For English speakers
it is good to know that there exist excellent translations of
many of these songs by Paul Britten Austin, some of them recorded
by Martin Best back in the 1970s or 1980s. On Proprius there
is also a disc where Martin Bagge sings a selection of them.
With so much focus
on the texts it may seem a bit odd to record a whole disc with
only the music, but, as C-G Stellan Mörner wrote in the liner
notes to the original LP issue back in 1960: “Many of these
melodies were in fact originally instrumental or else had a
melodic line in their instrumental accompaniment, consequently
there is good reason for these melodies to appear in their instrumental
garb without their vocal elements.” The choice of Claude Génetay
as arranger ensures stylish orchestrations, Génetay being French-born
and specializing in 18th century music. Recording
the music in the Drottningholm Court Theatre, built in the late
18th century, further lends an aura of period atmosphere,
although the orchestra play on modern instruments. Conductor
Stig Westerberg sees to it that the playing is vigorous and
springy, but I believe that recorded today it might have been
even more pointed, with more “air” between the notes. Génetay’s
arrangements have worn well and he has often observed Bellman’s
instructions about what particular instruments the singer was
supposed to imitate. The overall impression is more of early
19th than late 18th century.
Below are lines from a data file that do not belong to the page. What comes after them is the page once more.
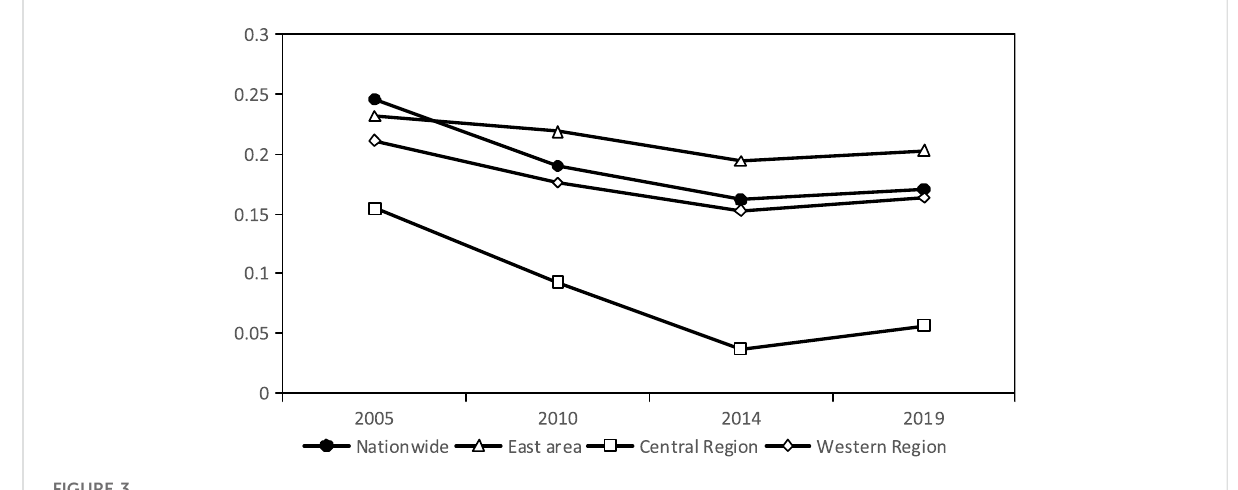
FIGURE 3 Convergence analysis of the coupling coordination.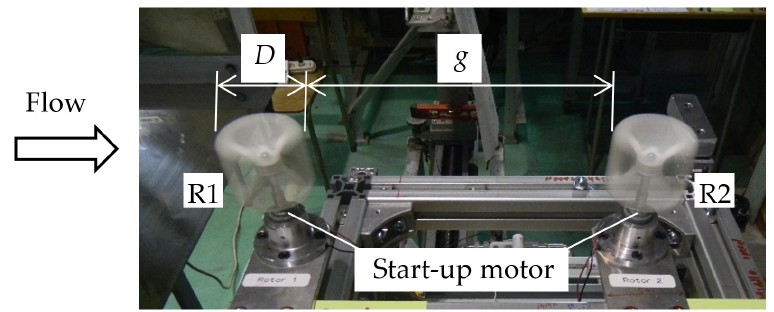
Figure 7. Setup of two VAWT models with a gap of g / D = 4 arranged in tandem.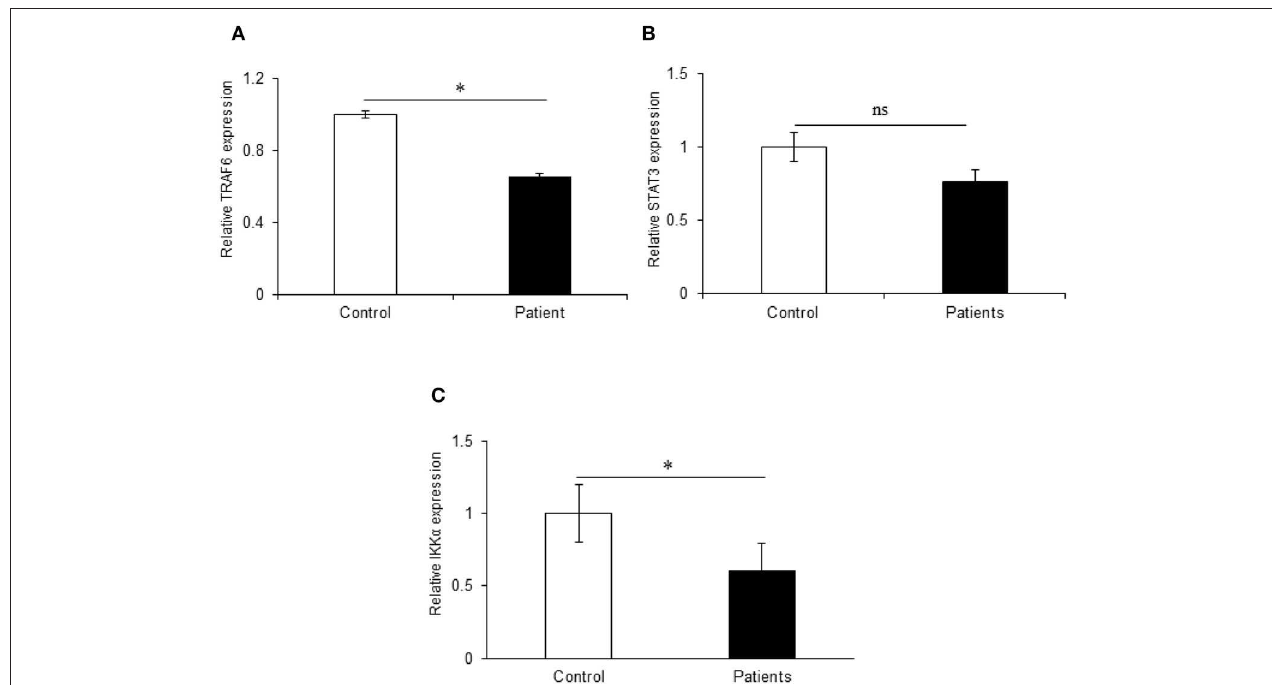
FIGURE 5 | Relative expression of target genes in UC patients. qRT-PCR for target genes was performed in 20 controls and 30 IBD patients. (A) TRAF6 exhibited significant 1.47-fold upregulation in UC patients as compared to non-IBD controls. (B) STAT3 did not show significant changes in expression in UC patients as compared to controls. (C) IKK α showed significant 0.40-fold downregulation in UC patients as compared to controls. GAPDH gene was used as internal reference. * Denotes the level of significance. * p ≤ 0.05. ns, Not significant. Bars represent standard error of the mean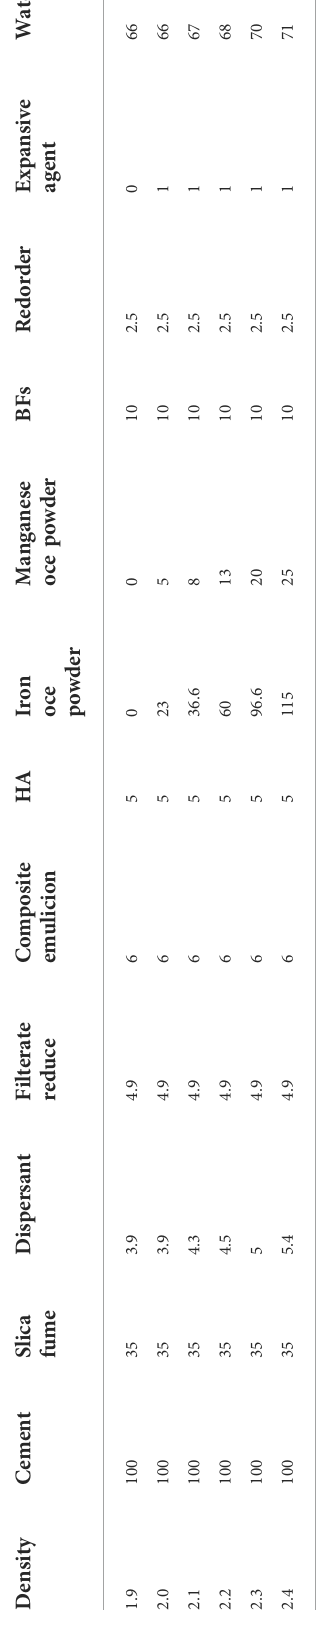
Figure 2: In a high-speed stirring environment, add 9% B-Par polymer solution to an appropriate amount of laboratory water, and after mixing for 1 min, add 7% modi fi ed polystyrene on this basis the latex and surfactant mixture, continue to stir at high speed for 60 s. Subsequently, 6% nano-liquid silicon and 0.2% NaOH particles were mixed into the mixed solution, and mixed for 60 s to obtain a composite emulsion.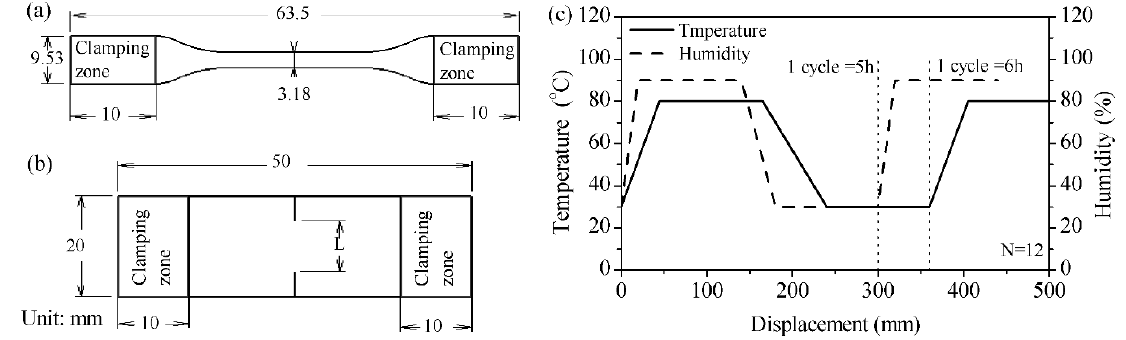
Figure 1. The dimensions of ( a ) dog-bone specimen [16] and ( b ) deeply double edge notched test (DDENT) specimen; ( c ) The curves of Humidity and Temperature cycling with one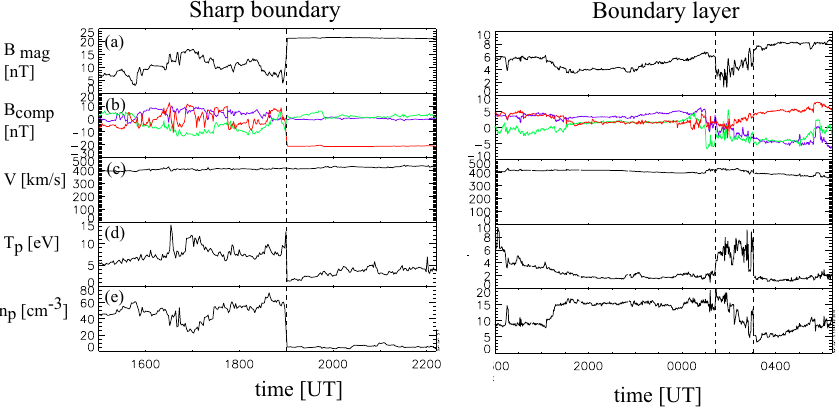
Fig. 6 Examples of sheath–ICME boundaries: a magnetic field magnitude, b components of the magnetic field in GSE coordinates ( B X : purple, B Y : green, B Z : red), solar wind c speed, d proton temperature, and e density. In the left-hand panels the dashed vertical line indicates the sharp boundary and in the right-hand panels the pair of dashed lines marks a wider boundary layer. Both cases are discussed in Wei et al. (2003a)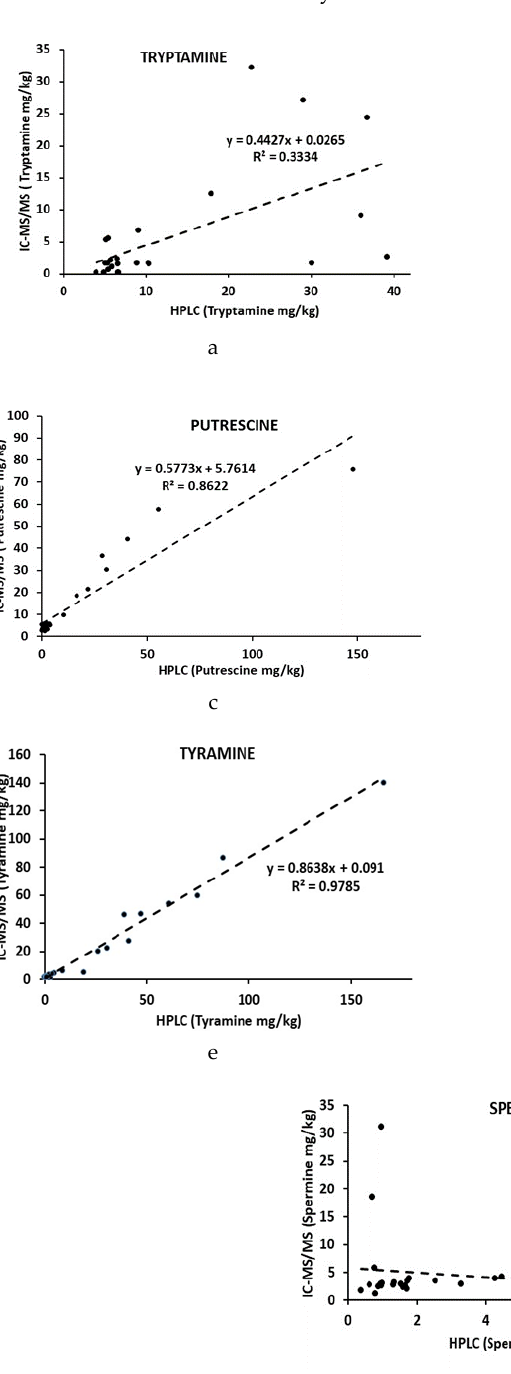
Figure 4. Correlation results between the IC-MS/MS and HPLC methods in determining seven biogenic amines in various fish products. (( a ) Correlation results for Tryptamine; ( b ) Correlation results for Phenylethylamine; ( c ) Correlation results for Putrescine; ( d ) Correlation results for Cadeverine; ( e ) Correlation results for Tyramine; ( f ) Correlation results for Spermidine; ( g ) Correlation results for Spermine).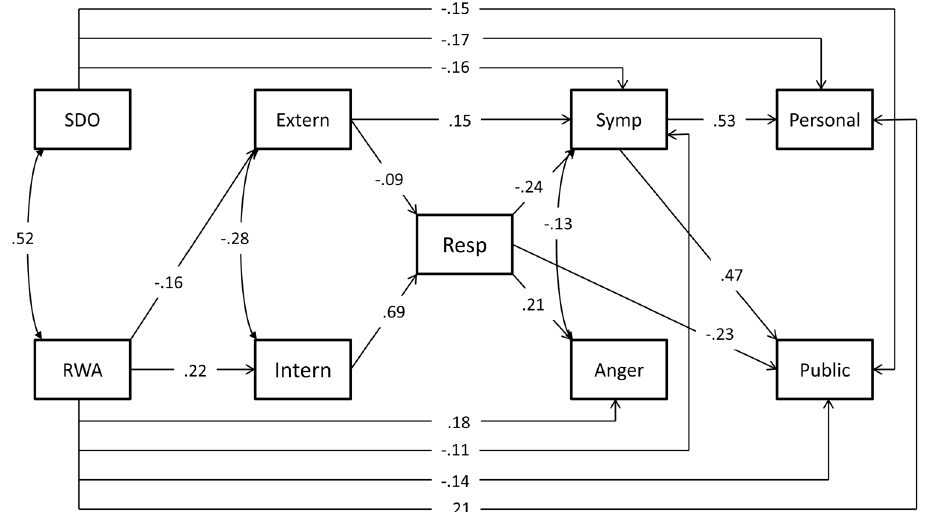
Figure 1. Model predicting motivation to personally help and approval of public spending for treatment of the addicted. SDO = Social Dominance Orientation Scale; RWA = Right-Wing Authoritarianism Scale; Extern = Attributions to external cause; Intern = Attributions to internal cause; Resp = Responsibility; Symp = Sympathy; Personal = Motivation to personally help; Public = Approval of public spending on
Lovers of
good melodies need not bother about this, but should know that
the ordering of the pieces gives maximum variety.
Squeezing 33 melodies
into a disc playing for less than 38 minutes of course means
that many of them are frustratingly short: most of them around
one minute and none exceeding two minutes but who needs to play
the whole disc at one sitting? 38 minutes was of course quite
normal playing time for an LP in the early 1960s and Swedish
Society probably didn’t have any suitable fillers. Sound quality
is quite OK for a 45-year-old recording and even if this may
not be regarded as essential listening it is highly entertaining
and many of the melodies should appeal even to non-Scandinavians.